A quick look at the etymology of "individualism" confirms this. Like "capitalism," it is a term coined by its enemies—the very same enemies, as a matter of fact. Individualism was first used by early socialists, specifically the "Owenites," followers of a utopian socialist by the name of Robert Owen, who made a fortune in the textile industry in Britain, then blew it funding a utopian community in New Harmony, Indiana. We tend to think of the 20th century as the world's great experiment with socialism, but throughout the 19th Century, Britain and the United States were dotted with voluntary experiments in socialism, usually based on a grand plan devised by some charismatic theorist. What they mostly have in common is that they collapse within a few years, usually when their wealthy patron—who made his money in the burgeoning industrial economy of capitalism—either burns through his fortune or dies. That's the tragedy of 20th-century socialism: it was a totally unnecessary experiment, since the basic concept had already failed for more than a century in repeated small-scale trials.
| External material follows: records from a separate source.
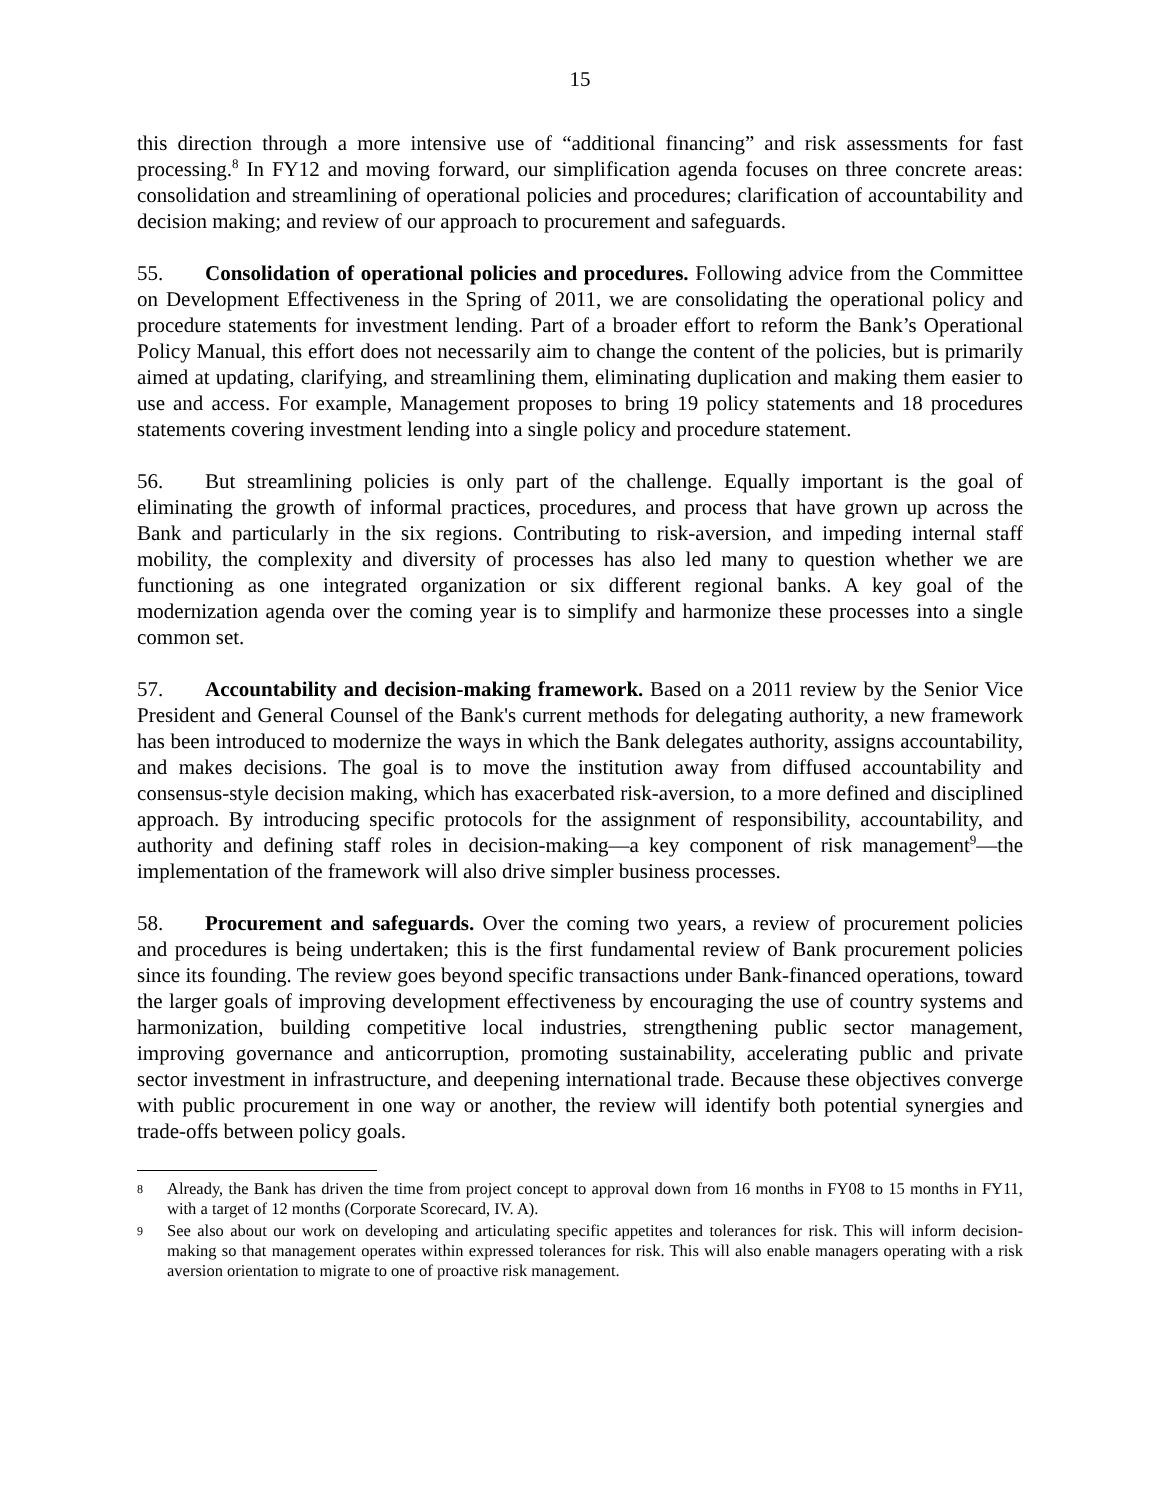15
this direction through a more intensive use of “additional financing” and risk assessments for fast processing.<sup>8</sup> In FY12 and moving forward, our simplification agenda focuses on three concrete areas: consolidation and streamlining of operational policies and procedures; clarification of accountability and decision making; and review of our approach to procurement and safeguards.
55. Consolidation of operational policies and procedures. Following advice from the Committee on Development Effectiveness in the Spring of 2011, we are consolidating the operational policy and procedure statements for investment lending. Part of a broader effort to reform the Bank’s Operational Policy Manual, this effort does not necessarily aim to change the content of the policies, but is primarily aimed at updating, clarifying, and streamlining them, eliminating duplication and making them easier to use and access. For example, Management proposes to bring 19 policy statements and 18 procedures statements covering investment lending into a single policy and procedure statement.
56. But streamlining policies is only part of the challenge. Equally important is the goal of eliminating the growth of informal practices, procedures, and process that have grown up across the Bank and particularly in the six regions. Contributing to risk-aversion, and impeding internal staff mobility, the complexity and diversity of processes has also led many to question whether we are functioning as one integrated organization or six different regional banks. A key goal of the modernization agenda over the coming year is to simplify and harmonize these processes into a single common set.
57. Accountability and decision-making framework. Based on a 2011 review by the Senior Vice President and General Counsel of the Bank's current methods for delegating authority, a new framework has been introduced to modernize the ways in which the Bank delegates authority, assigns accountability, and makes decisions. The goal is to move the institution away from diffused accountability and consensus-style decision making, which has exacerbated risk-aversion, to a more defined and disciplined approach. By introducing specific protocols for the assignment of responsibility, accountability, and authority and defining staff roles in decision-making—a key component of risk management<sup>9</sup>—the implementation of the framework will also drive simpler business processes.
58. Procurement and safeguards. Over the coming two years, a review of procurement policies and procedures is being undertaken; this is the first fundamental review of Bank procurement policies since its founding. The review goes beyond specific transactions under Bank-financed operations, toward the larger goals of improving development effectiveness by encouraging the use of country systems and harmonization, building competitive local industries, strengthening public sector management, improving governance and anticorruption, promoting sustainability, accelerating public and private sector investment in infrastructure, and deepening international trade. Because these objectives converge with public procurement in one way or another, the review will identify both potential synergies and trade-offs between policy goals.
8 Already, the Bank has driven the time from project concept to approval down from 16 months in FY08 to 15 months in FY11, with a target of 12 months (Corporate Scorecard, IV. A).
9 See also about our work on developing and articulating specific appetites and tolerances for risk. This will inform decision-making so that management operates within expressed tolerances for risk. This will also enable managers operating with a risk aversion orientation to migrate to one of proactive risk management.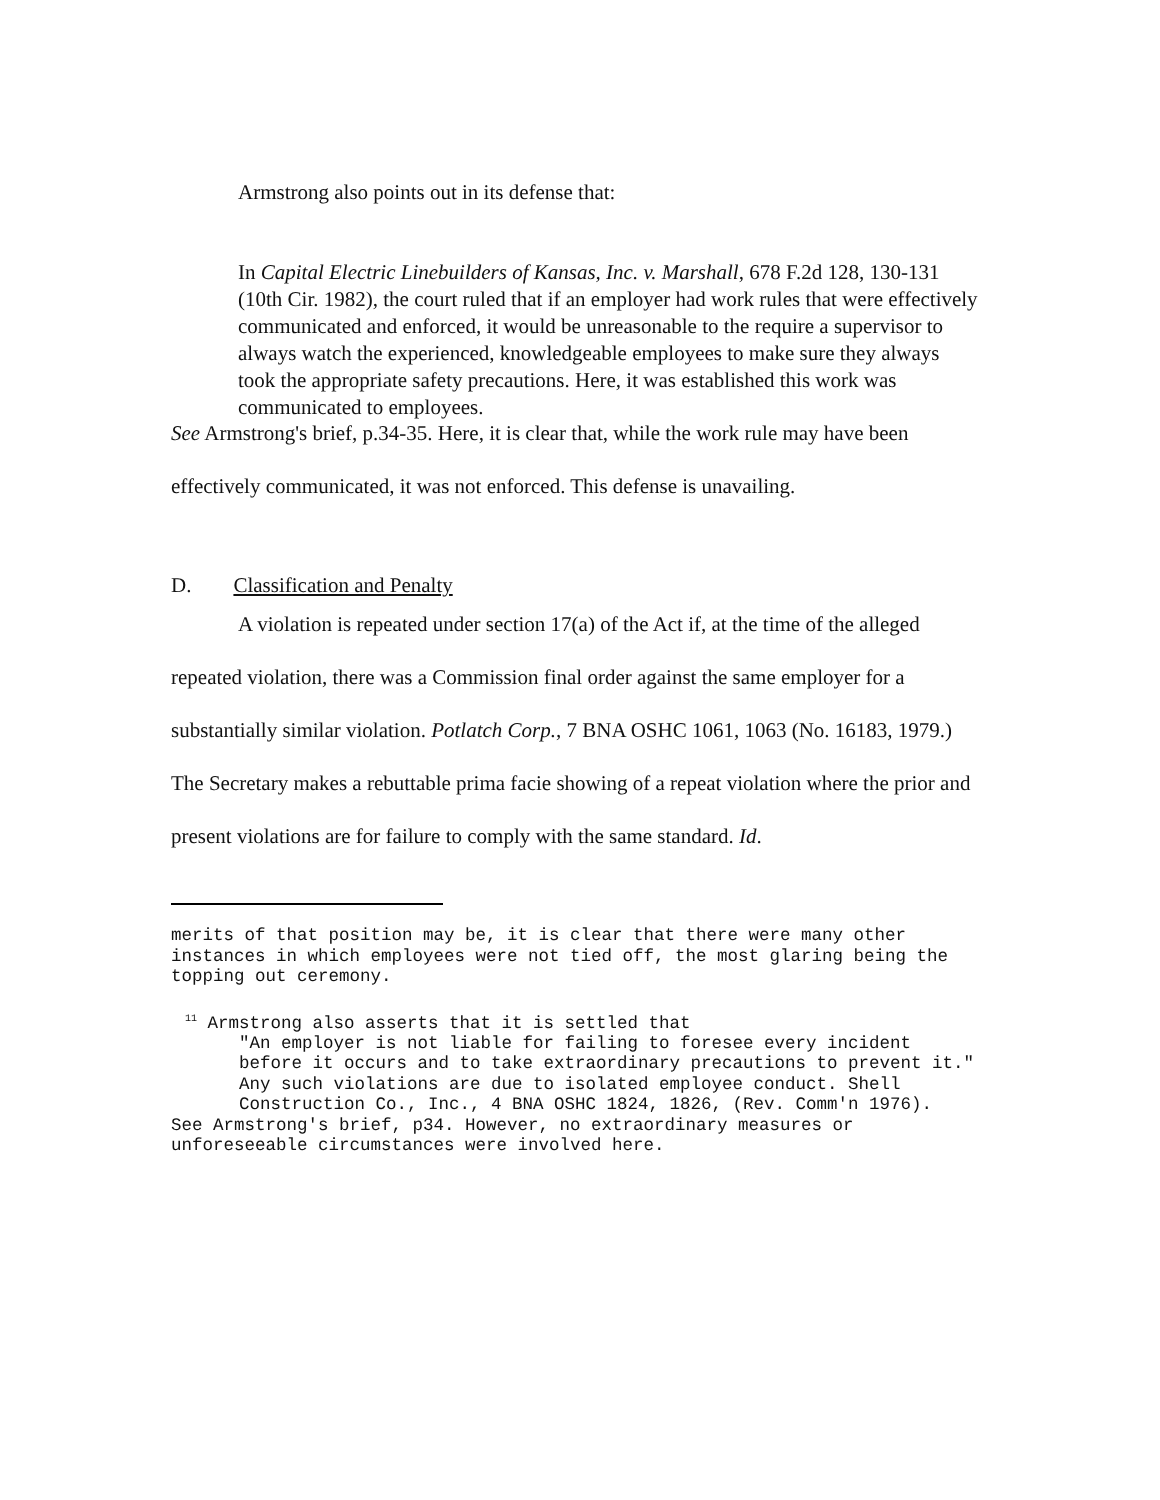Armstrong also points out in its defense that:
In Capital Electric Linebuilders of Kansas, Inc. v. Marshall, 678 F.2d 128, 130-131 (10th Cir. 1982), the court ruled that if an employer had work rules that were effectively communicated and enforced, it would be unreasonable to the require a supervisor to always watch the experienced, knowledgeable employees to make sure they always took the appropriate safety precautions. Here, it was established this work was communicated to employees.
See Armstrong's brief, p.34-35. Here, it is clear that, while the work rule may have been effectively communicated, it was not enforced. This defense is unavailing.
D. Classification and Penalty
A violation is repeated under section 17(a) of the Act if, at the time of the alleged repeated violation, there was a Commission final order against the same employer for a substantially similar violation. Potlatch Corp., 7 BNA OSHC 1061, 1063 (No. 16183, 1979.) The Secretary makes a rebuttable prima facie showing of a repeat violation where the prior and present violations are for failure to comply with the same standard. Id.
merits of that position may be, it is clear that there were many other instances in which employees were not tied off, the most glaring being the topping out ceremony.
<sup>11</sup> Armstrong also asserts that it is settled that
"An employer is not liable for failing to foresee every incident before it occurs and to take extraordinary precautions to prevent it." Any such violations are due to isolated employee conduct. Shell Construction Co., Inc., 4 BNA OSHC 1824, 1826, (Rev. Comm'n 1976).
See Armstrong's brief, p34. However, no extraordinary measures or unforeseeable circumstances were involved here.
At any rate, it was at the time of these early 19th-century experiment, in the late 1820s and 1830s (different sources give different dates) that the word "socialism" first comes into common use. (The variant "communism" comes a little later, in the 1840s.) At that same time, "individualism" is first used, most sources say in 1827, as a pejorative term to describe what the socialists were against. The Wikipedia entry notes that one of the disillusioned Owenites (his name is now quite obscure) would go on to embrace private property and begin using "individualism" in a positive sense, setting the trend for how the term would come to be used by many, more famous champions later on.
So there, in the very origins of the word, is a refutation of the crude misconception about individualism. The very concept of individualism could not have been formed outside of society. It arose, not from a desire to avoid relationships with other people, but from the need to describe those relationship in a way that recognizes the value of the individual and his need for freedom, as opposed to a new and growing philosophy that sought to subordinate the individual to society and the state.
The fact that the term for such a valuable concept was coined by its enemies, as was also true of "capitalism," is ironic. But that's another lesson we can draw from this history: a reminder of how we will find the important concepts we need to defend freedom and civilization—even if we have to wrest those concepts away from the very people who originated them.